Indígenas são as principais vítimas, Fazendeiros são os principais causadores
Mantendo uma situação que ocorre desde 2019, os Indígenas foram as principais vítimas das violências contra as pessoas, representando 25,5% do total de pessoas vitimadas em 2023. Em seguida, os Pequenos Proprietários, com 20,3%, com grande aumento (81,7% em relação a 2022) em decorrência da contaminação por agrotóxico em Belterra, no Pará. Seguem os Sem Terra (20,1%), os Posseiros (13.5%), os Quilombolas (3,9%), e os Seringueiros, que registraram um percentual de 3,75%,, mas um expressivo aumento de 5.400% nos números de ocorrências de violência contra a pessoa, passando de 1 pessoa vitimada em 2022, para 55 em 2023.
O principal causador de Violência contra a Pessoa foi o Fazendeiro, com 51,2% dos registros de ocorrência. O Empresário vem em seguida, com 13% das vítimas de violência sob sua responsabilidade. Em terceiro, está o grileiro, com 9,3%, seguido do garimpeiro, com 7,3%, e do Governo Estadual, com 5,4%. Assim como na Violência contra Ocupação e a Posse, a atuação dos governos estaduais como agente causador das violências contra a pessoa apresentou um enorme aumento em relação ao ano anterior, 471,4%. Isso demonstra como as ações de violência privadas, fortalecidas pelas ações estatais, atuam para inibir as ações de resistência daqueles e daquelas que lutam por suas vidas e seus territórios.
A expressão mais grave de violência contra os povos do campo, os assassinatos decorrentes de conflitos somaram 31 vítimas em 2023. O número foi 34% menor do que o ano anterior, quando se registrou 47 assassinatos, numa escalada dessa violência fatal observada nos dois últimos anos do governo Bolsonaro, momento em que a extrema-direita no país e seus agentes, temendo a derrota nas eleições, se utilizaram de todos os artifícios arbitrários e brutais para impor, à força, seus interesses.
Das pessoas assassinadas, 14 eram indígenas, 9 eram Sem Terra, 4 eram posseiros, 3 eram Quilombolas e 1 era Funcionário Público. A violência contra os indígenas passou a crescer exponencialmente a partir de 2016 e, a partir de 2019, os povos originários se tornaram a maior vítima desse tipo de violência.
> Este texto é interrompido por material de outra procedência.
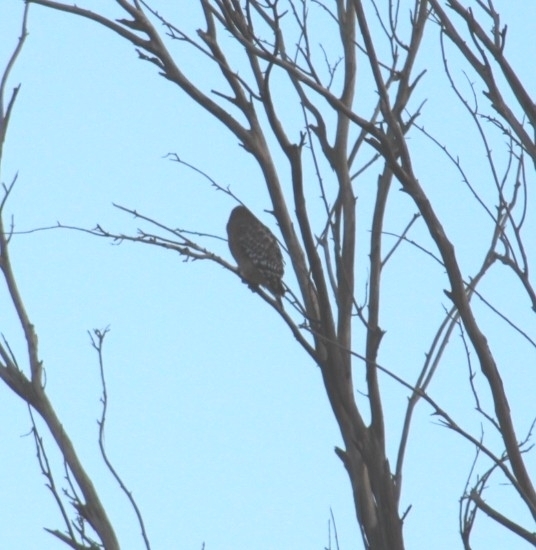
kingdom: Animalia
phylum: Chordata
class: Aves
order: Accipitriformes
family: Accipitridae
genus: Buteo
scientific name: Buteo lineatus
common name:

Considerando também o número de pessoas ameaçadas de morte (218) e das tentativas de assassinato (66), esses dados revelam a gravidade da situação enfrentada pelos povos indígenas e outros grupos vulneráveis que lutam pela garantia de seus direitos e pela preservação ambiental.
Número de vítimas mulheres cresce 25% em 2023
Das 1.467 pessoas que sofreram esse recorte das violências em 2023, foram identificadas 180 mulheres vítimas, um número 25% maior do que o registrado em 2022. Nos últimos dez anos, foi o terceiro ano em que mais houve registro de violências contra as mulheres. Seguindo o padrão observado nos demais recortes de violências, as Indígenas foram as maiores vítimas, com 41,1% dos casos registrados, seguidas pelas Sem Terra (13,3%), Posseiras (13,3%). Assentadas (9,4%) e Quilombolas (8,3%). No recorte regional, a região Norte registrou a maioria das violências contra as mulheres, com 105 vítimas, seguida da região Centro-Oeste, com 39, região Nordeste, com 28, região Sudeste, com 5, e região Sul, com 3 vítimas.
O número de mulheres assassinadas registrou um aumento de 16,7% em relação ao ano anterior, com 7 mulheres vítimas fatais em 2023. Dessas, 4 eram indígenas, 1 posseira, 1 sem terra e 1 quilombola. Esta última foi Mãe Bernadete Pacífico, liderança e ialorixá executada a tiros no Quilombo de Pitanga dos Palmares–BA, em 17 de agosto de 2023.
As mulheres foram vítimas de diversas outras violências no contexto dos conflitos no campo, dentre elas, estão a ameaça de morte (45 vítimas), a intimidação (36), o estupro (30) e a tentativa de assassinato (13). O que mais salta aos olhos dentre essas violências, é o aumento de 2.900% dos registros de estupro, já quem em 2022 houve um caso. Todas as 30 mulheres eram yanomami, vítimas de garimpeiros que ainda permanecem em suas terras.